In other words, if we stay too long at the Spiritual Youth stage, instead of “becoming strong in the Word and overcoming the evil one” we become “obsessed with arguing about the Word and obsessed with what the evil one is up to” and when we see people move on from that stage, we warn them about the need to stay focused on defending the Bible and fighting the devil. We actually discourage others from growing, because we are afraid that they may “grow away” from God. Staying too long in this stage leads to legalism, literalism, and dualism – which ironically stop you from growing by convincing you that you don’t need to grow – you need to stay exactly where you are.
The third stage is Spiritual Parenthood, and at that stage the overwhelming theme is developing a strong and deep relationship with God and a sense of peace that His eternal plan is working out exactly as he intends.
“You have come to know him who is from the beginning.”
To “know” in the Bible generally (and with the Greek word used here specifically) means more that just to “know about”, it means to have solid and experiential knowledge of God.
These Spiritual Parents have developed a deep and abiding relationship with God, and are at peace because they know that God is “him who was from the beginning”, that God has an eternal plan that he is working out –
God has now revealed to us his mysterious plan regarding Christ, a plan to fulfill his own good pleasure.
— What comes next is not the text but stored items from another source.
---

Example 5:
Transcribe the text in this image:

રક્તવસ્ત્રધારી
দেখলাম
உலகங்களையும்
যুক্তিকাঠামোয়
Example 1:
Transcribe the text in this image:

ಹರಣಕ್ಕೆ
And this is the plan: when the times reach their fulfillment, he will bring everything together under the authority of Christ—everything in heaven and on earth….. All things came from Him, and exist through Him, and are returning to Him; to Him is the glory through all the Ages (Ephesians 1:10-11 & Romans 11:36).
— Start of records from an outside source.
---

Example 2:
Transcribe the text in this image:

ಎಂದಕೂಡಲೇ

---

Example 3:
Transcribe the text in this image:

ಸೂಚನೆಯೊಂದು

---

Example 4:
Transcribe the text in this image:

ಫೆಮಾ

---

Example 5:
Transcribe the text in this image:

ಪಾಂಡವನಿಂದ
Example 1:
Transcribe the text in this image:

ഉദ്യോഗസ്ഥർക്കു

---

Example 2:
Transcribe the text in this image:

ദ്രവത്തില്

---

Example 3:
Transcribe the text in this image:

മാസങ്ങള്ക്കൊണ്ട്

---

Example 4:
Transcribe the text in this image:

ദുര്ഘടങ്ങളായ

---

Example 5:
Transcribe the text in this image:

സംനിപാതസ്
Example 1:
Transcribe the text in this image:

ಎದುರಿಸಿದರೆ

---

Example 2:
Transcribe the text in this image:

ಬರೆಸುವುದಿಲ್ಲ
When you reach Spiritual Parenthood, you feel secure and grounded in your faith and your relationship with God. You have sorted out the important things of what you believe and have come to acknowledge that a lot of things which seemed really important to you during earlier stagers, really don’t matter that much in the grand scheme of things. You have become settled regarding what the Word of God teaches in its overarching themes, and you don’t lose sleep (or friends!) over minor details or disagreements. This doesn’t mean that you know everything – you will continue to be a lifelong-learner, but you are SETTLED.
Also, you have managed to identify and have dealt with the unresolved issues in your life that have been giving a foothold to the evil one, and you feel free and unentangled, and you tend to lose your interest (or at least your obsession) with the devil and the demonic. You no longer feel like you are trying to hold your ship steady on a choppy sea – you feel that you have conquered the choppy seas, and are now sailing straight and true towards the life purpose that God created you for, fuelled by the wind of the Spirit in your sails – your relationship with God becomes effortless and unhindered by the constant second guessing of yourself and your beliefs, (that is so typical of the Youth stage).
In fact, sometimes when people grow beyond the Spiritual Youth stage, and enter into Spiritual Parenthood, others think they are backsliding, or becoming lukewarm, because they are no longer interested in wrestling with scripture or wrestling with principalities and powers. They have been through that stage, have become settled in what they believe, and have conquered the footholds the enemy once had – it’s time to sit and the Masters feet and drink deeply, and also to mentor, father, mother, coach or help those who are still on their journey.